This exercise calls for all the entries that follow to be set down exactly, without their images.
══ Data extracts
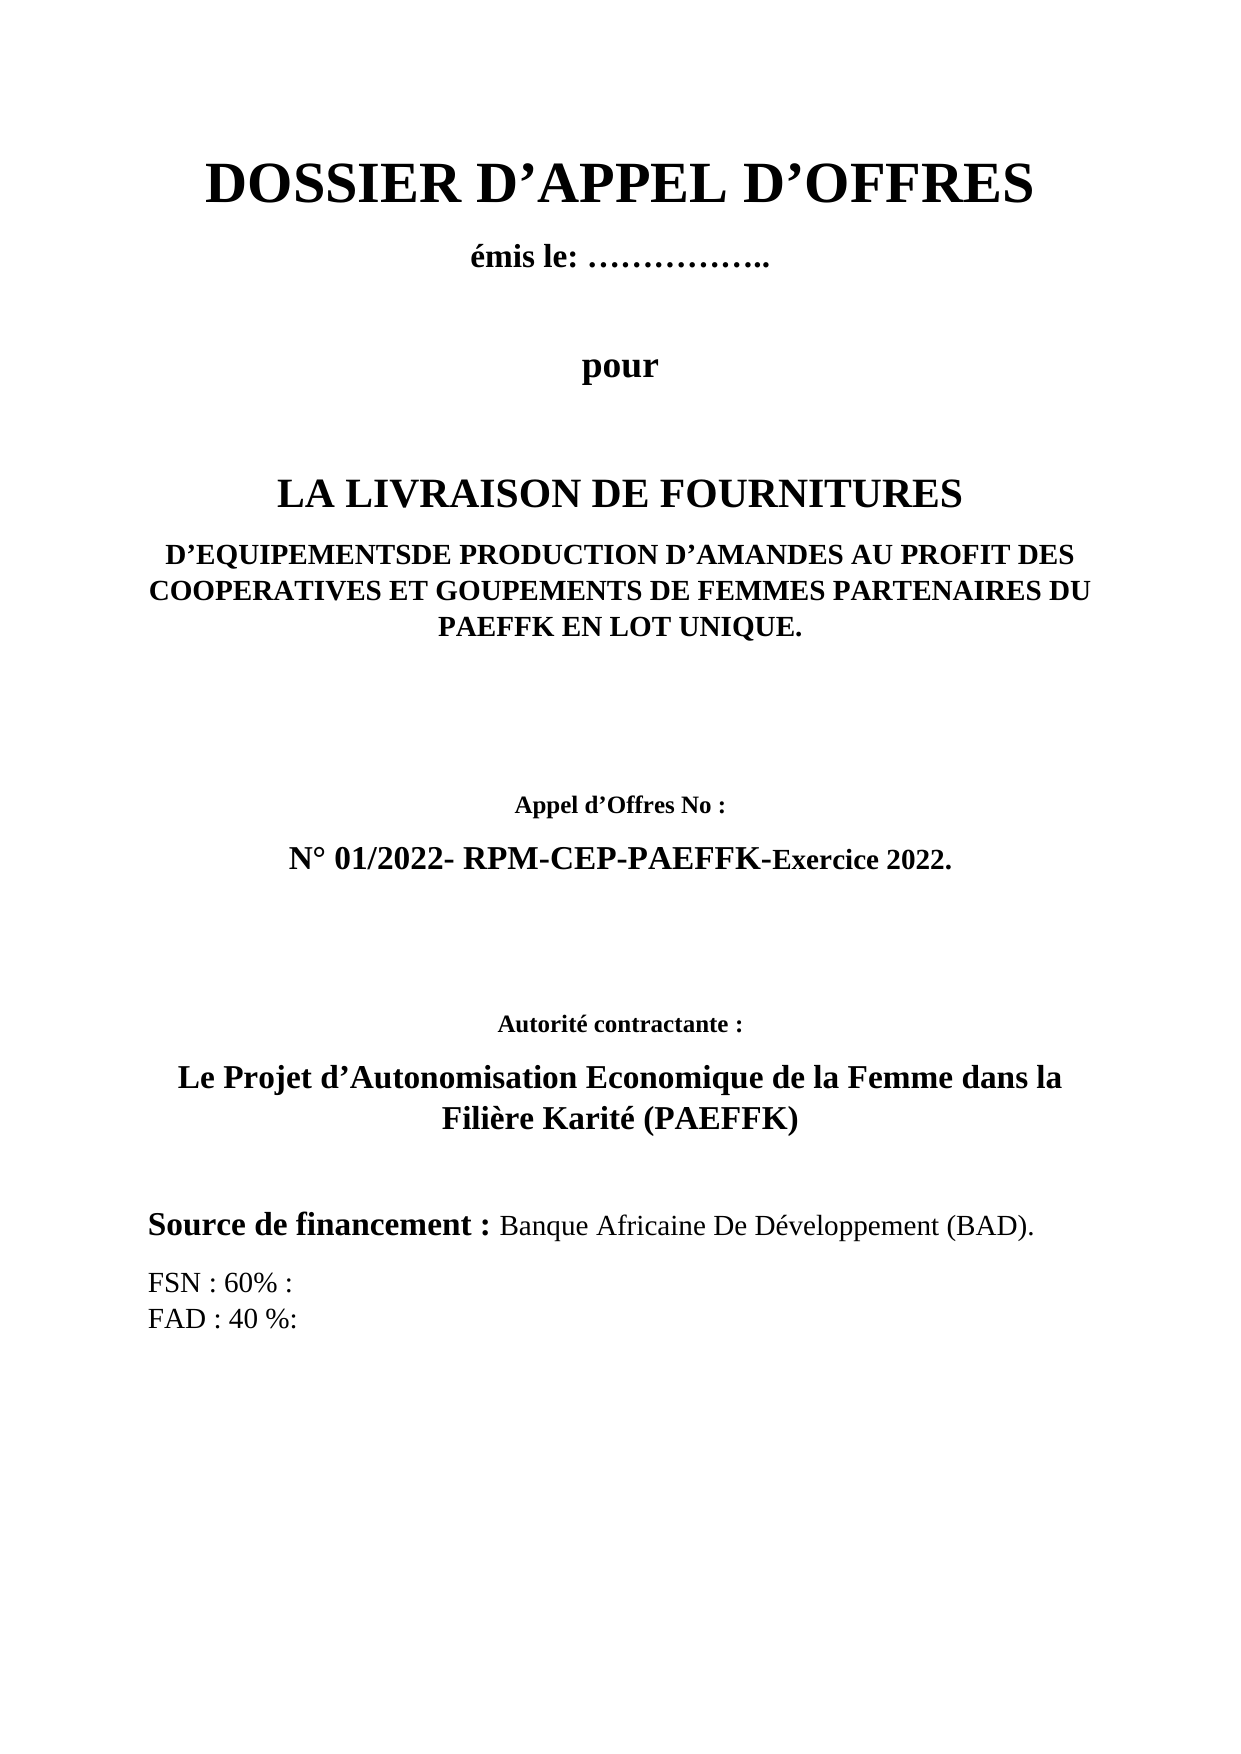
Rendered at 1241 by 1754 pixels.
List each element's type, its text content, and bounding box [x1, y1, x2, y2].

text pour [148, 342, 1093, 386]
text FAD : 40 %: [148, 1301, 1093, 1334]
text Autorité contractante : [148, 1009, 1093, 1038]
text Source de financement : Banque Africaine De Développement (BAD). [148, 1204, 1093, 1242]
text DOSSIER D’APPEL D’OFFRES [148, 148, 1093, 215]
text LA LIVRAISON DE FOURNITURES [148, 469, 1093, 517]
text Appel d’Offres No : [148, 790, 1093, 819]
text Le Projet d’Autonomisation Economique de la Femme dans la Filière Karité (PAEFFK) [148, 1057, 1093, 1137]
text émis le: …………….. [148, 237, 1093, 275]
text FSN : 60% : [148, 1265, 1093, 1298]
text N° 01/2022- RPM-CEP-PAEFFK-Exercice 2022. [148, 838, 1093, 876]
text D’EQUIPEMENTSDE PRODUCTION D’AMANDES AU PROFIT DES COOPERATIVES ET GOUPEMENTS DE FEMMES PARTENAIRES DU PAEFFK EN LOT UNIQUE. [148, 537, 1093, 643]
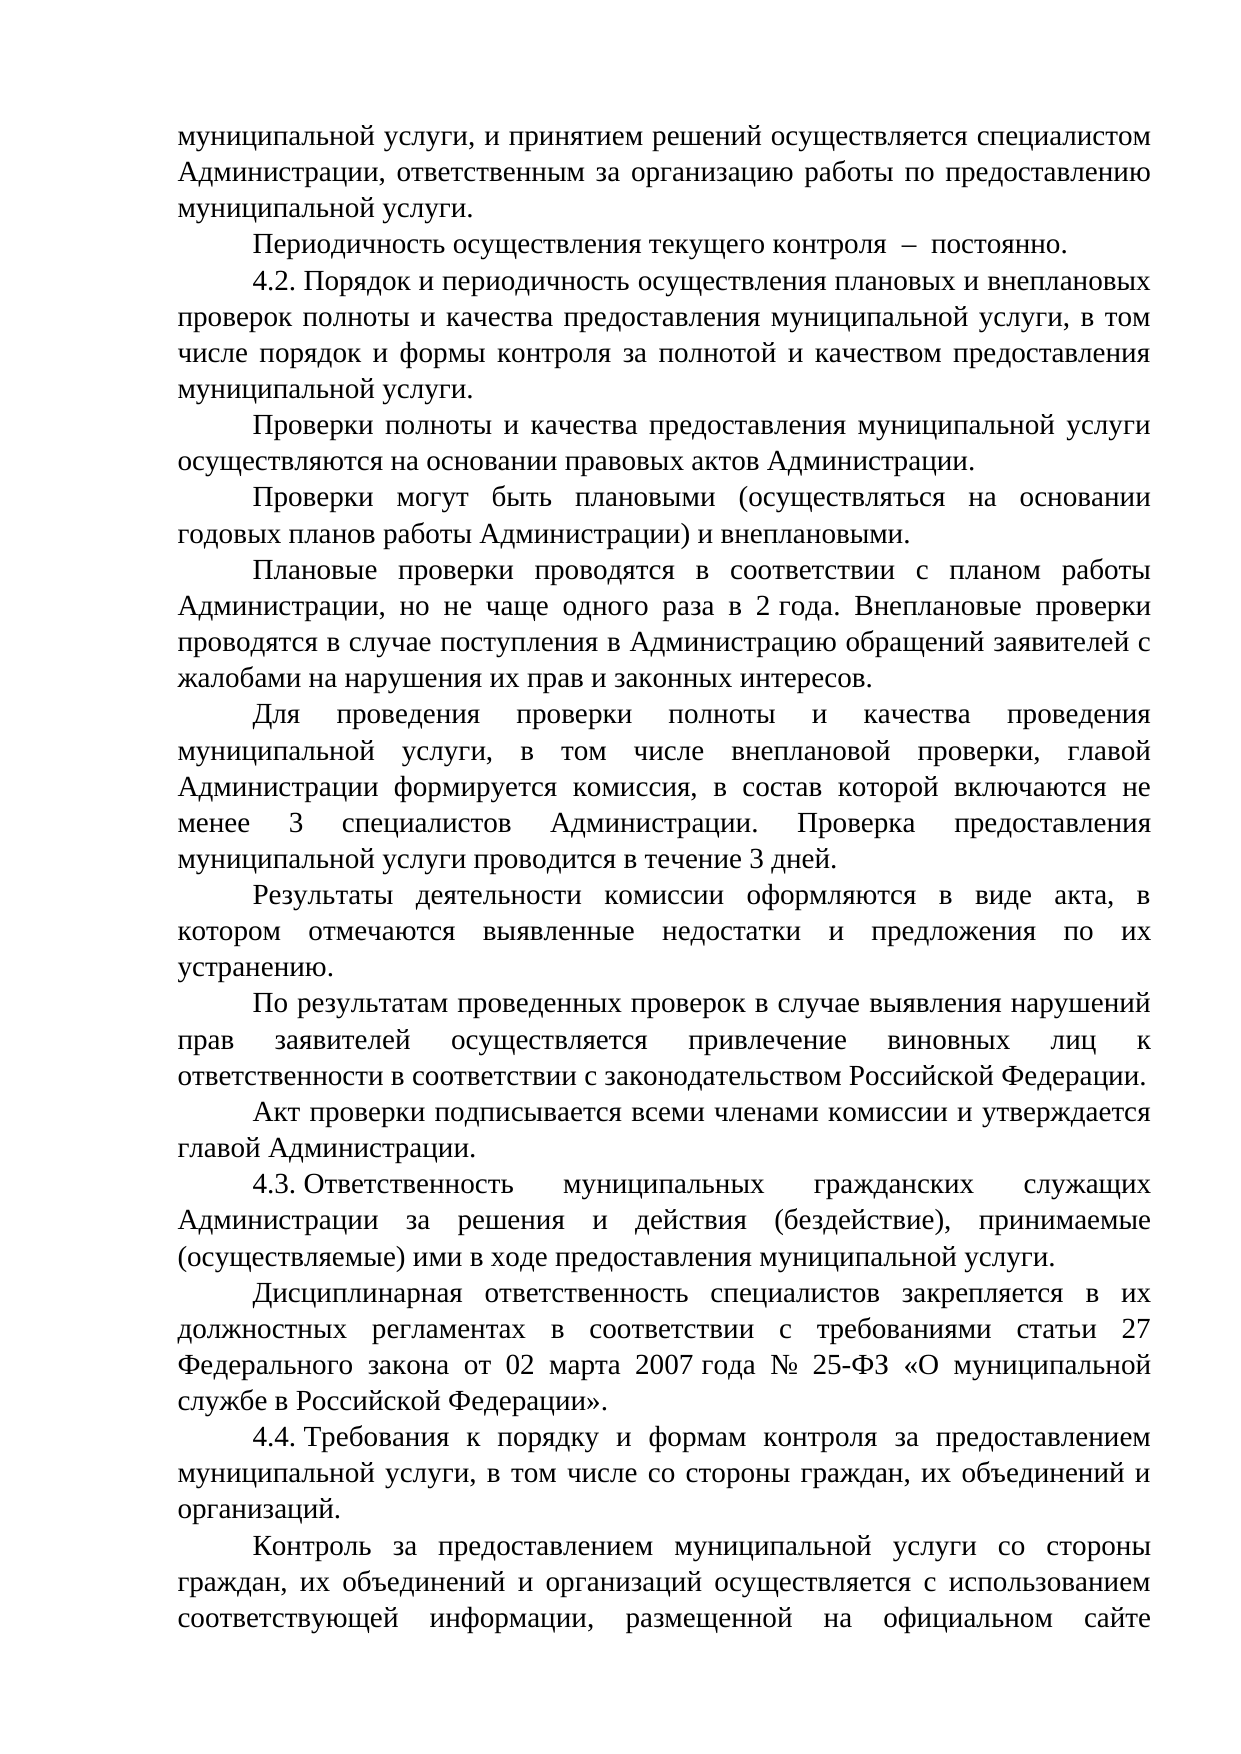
════
■ **Exercise answer**:
Rendered at 1241 by 1754 pixels.
List each element's type, its text content, and bounding box [x1, y1, x2, y2].

text pour [148, 342, 1093, 386]
text FAD : 40 %: [148, 1301, 1093, 1334]
text Autorité contractante : [148, 1009, 1093, 1038]
text Source de financement : Banque Africaine De Développement (BAD). [148, 1204, 1093, 1242]
text DOSSIER D’APPEL D’OFFRES [148, 148, 1093, 215]
text LA LIVRAISON DE FOURNITURES [148, 469, 1093, 517]
text Appel d’Offres No : [148, 790, 1093, 819]
text Le Projet d’Autonomisation Economique de la Femme dans la Filière Karité (PAEFFK) [148, 1057, 1093, 1137]
text émis le: …………….. [148, 237, 1093, 275]
text FSN : 60% : [148, 1265, 1093, 1298]
text N° 01/2022- RPM-CEP-PAEFFK-Exercice 2022. [148, 838, 1093, 876]
text D’EQUIPEMENTSDE PRODUCTION D’AMANDES AU PROFIT DES COOPERATIVES ET GOUPEMENTS DE FEMMES PARTENAIRES DU PAEFFK EN LOT UNIQUE. [148, 537, 1093, 643]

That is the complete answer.